Election Myths, Traps, Truths and Lessons
The presidential election was two weeks ago, and the country’s liberals are already deep into the blame phase. Though we don’t yet have accurate data about how various demographic groups voted, and won’t for months, we’ve entered a preliminary round of explanations and recriminations — a menu of lessons to learn about and adjustments to make to the ideology, worldview and strategy of liberals, which, if history is any guide, will both prove hugely influential and probably, in big ways, wrong. Before those premature post-mortems get fully baked into conventional wisdom, though, I wanted to flag a handful of observations about the race and how it’s already being interpreted — some caveats, some counterpoints, some context that may help us understand the meaning of a big messy election in a big messy country, at least until we get the actually-reliable voter data.
OK, maybe more than a handful.
1. This was not a landslide.
In the end, it seems, Donald Trump’s margin in the national popular vote will be about 1.6 percentage points — the narrowest victory since razor-thin 2000. His margin in the three crucial swing states of the upper Midwest will be about 232,000 votes — a bigger win there than in 2016, but slightly smaller than Joe Biden secured in his famously narrow 2020 win in those same states. It looks unlikely that Trump even won a majority of votes.
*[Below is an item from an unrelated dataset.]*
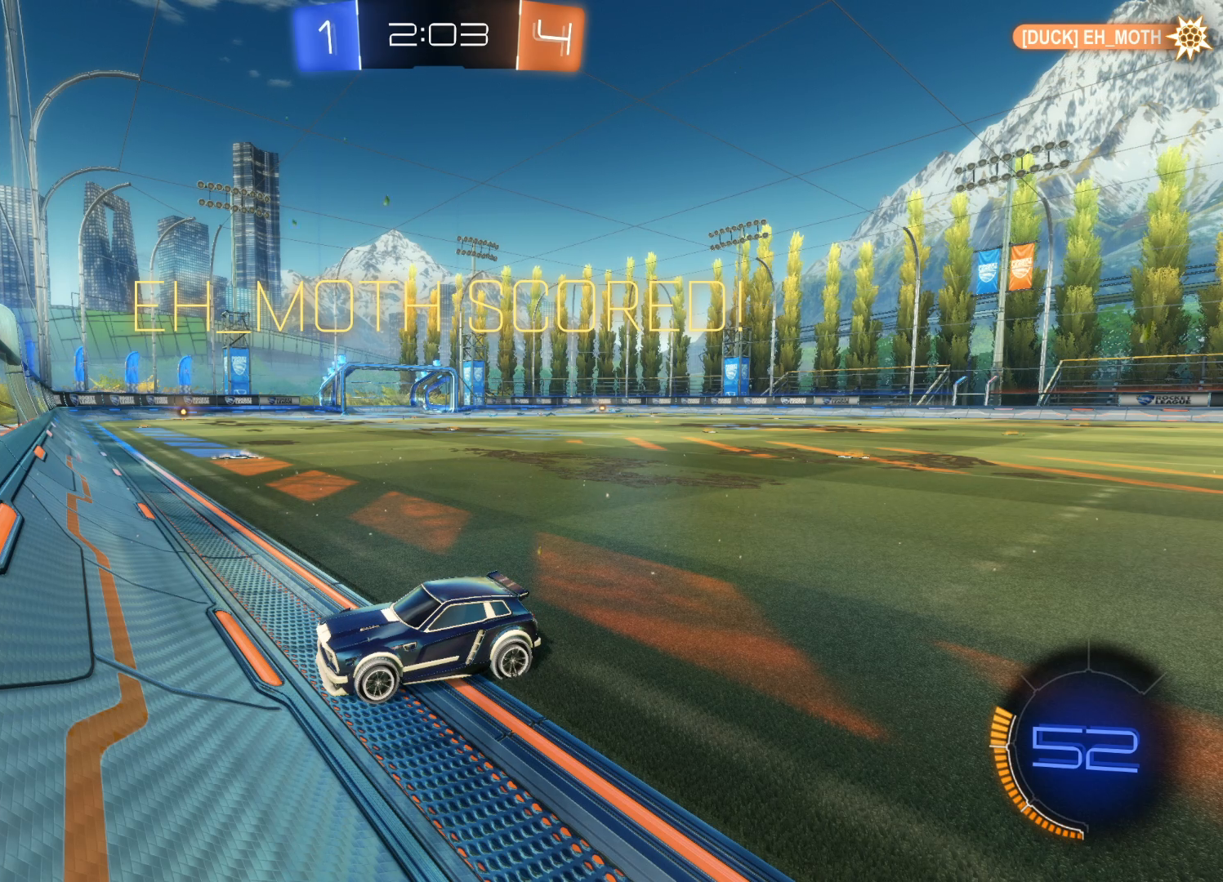
{"buttons": [], "left_stick": "center", "right_stick": "center", "events": []}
The election did mark a decisive shift: a broad, uniform move to the right, down to the county level, that carried a Republican to a popular vote win for the first time in 20 years. But this was not a wipeout even like the one in 2008 (let alone 1932, 1972 or 1984). And if recent history is any guide — control of the presidency has now flipped in three consecutive cycles — it may not be an enduring majority, either.
It was an undeniably consequential victory, given the Trumpist transformation of state power it promises. But is it of a scale that demands a national epistemological break, yielding a new set of stories about the country and its direction, the nature of expertise and the course of social history? We’re about to see.
2. Perhaps we should talk less about “polarization” than “parity.”
The 2024 election was the fourth consecutive contest in which the popular-vote margin was less than five percentage points; the last stretch like this ended in 1896. As recently as the 1990s, Democrats had maintained continuous control of the House of Representatives for four decades; since 2008, control has flipped back and forth three times.
As Ruy Teixeira and Yuval Levin wrote in a report for the American Enterprise Institute titled “Politics Without Winners” in October, “the American party system is in an unusual extended deadlock,” in which “close elections and narrow majorities dominate electoral politics more than at any other point in American history.” You might choose to see this as maddening, or healthy, or perhaps both.